UppuluriKalyani/ML-Nexus

Add GAN Model for Image Generation using CIFAR-10 Dataset

Closed this issue · 2 comments

Is your feature request related to a problem? Please describe.

Currently, the repository lacks a Generative Adversarial Network (GAN) for image generation based on the CIFAR-10 dataset. A GAN would enable the model to create synthetic images resembling the CIFAR-10 classes, contributing to the dataset’s augmentation and better generalization in related tasks.

Describe the solution you'd like

Implement a GAN model that consists of:

  • Generator: Takes random noise and generates images based on CIFAR-10.
  • Discriminator: Classifies real CIFAR-10 images from the generated ones.
  • The two networks will be trained adversarially, where the Generator aims to fool the Discriminator, and the Discriminator learns to differentiate real and fake images.
  • Ensure the model produces realistic images after a few epochs of training.

Additional context

This feature could be integrated into an existing folder for models or under a new folder dedicated to generative models.
Screenshots and sample images of generated results would be included for better visualization of the GAN performance.
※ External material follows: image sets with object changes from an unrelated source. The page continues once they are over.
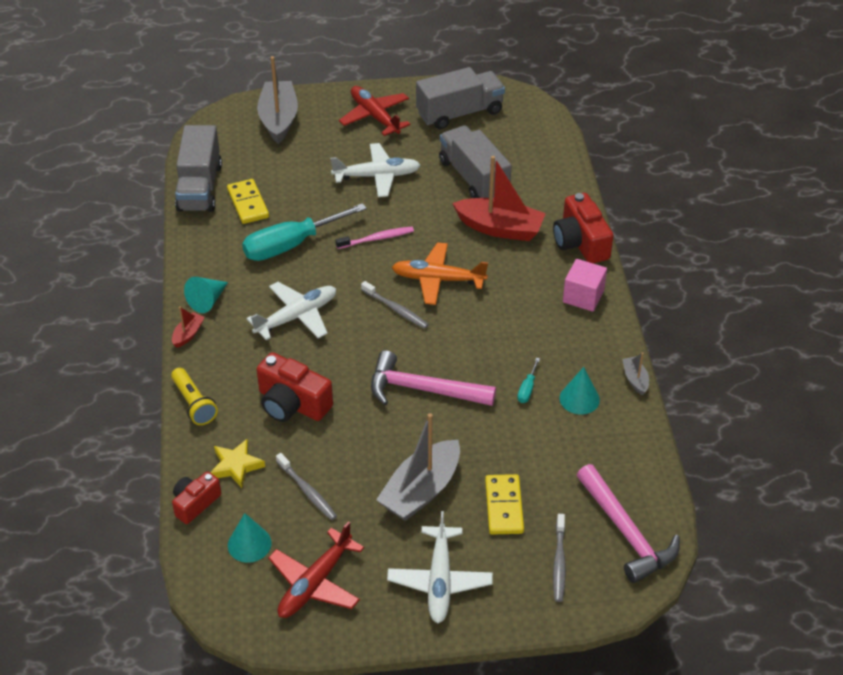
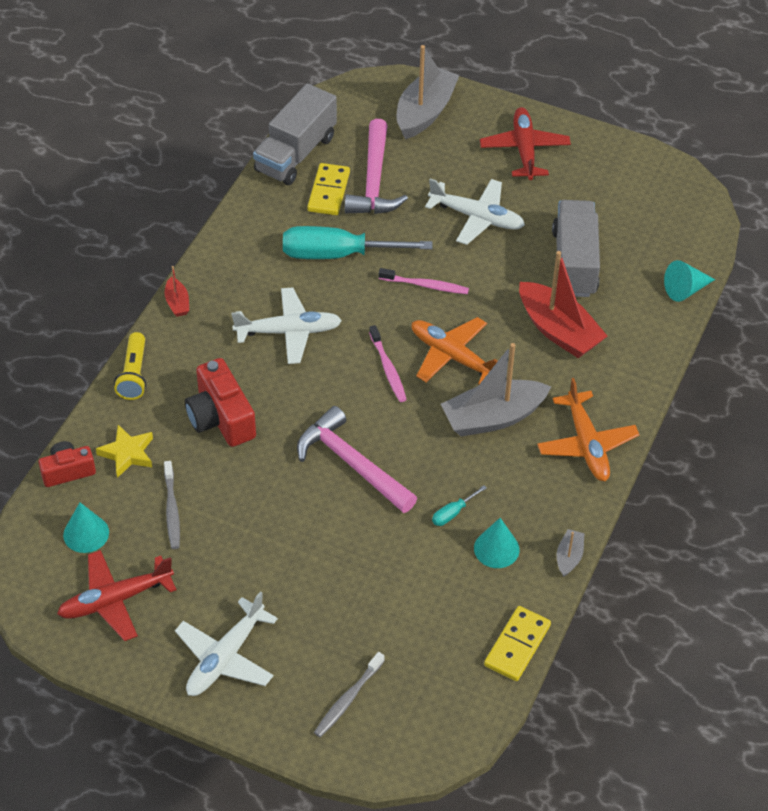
camera: 30 degrees right, 5 degrees up
(188, 334) = (177, 303): red boat -> red boat turned 105 degrees clockwise
(207, 300) = (219, 276): turquoise cone -> turquoise cone (685, 290)
(396, 309) = (388, 369): grey toothbrush -> pink toothbrush
(421, 490) = (274, 562): grey boat -> grey boat (493, 417)
(460, 113) = (616, 183): grey truck -> none
(504, 506) = (339, 618): yellow domino -> yellow domino (517, 645)
(580, 242) = (630, 384): red camera -> none
(583, 296) = (586, 444): pink cube -> orange plane
(626, 533) = (435, 705): pink hammer -> pink hammer (374, 181)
Thanks for creating the issue in ML-Nexus!🎉
Before you start working on your PR, please make sure to:

  • ⭐ Star the repository if you haven't already.
  • Pull the latest changes to avoid any merge conflicts.
  • Attach before & after screenshots in your PR for clarity.
  • Include the issue number in your PR description for better tracking.
    Don't forget to follow @UppuluriKalyani – Project Admin – for more updates!
    Tag @Neilblaze,@SaiNivedh26 for assigning the issue to you.
    Happy open-source contributing!☺️

Hello @Kaibalya27! Your issue #505 has been closed. Thank you for your contribution!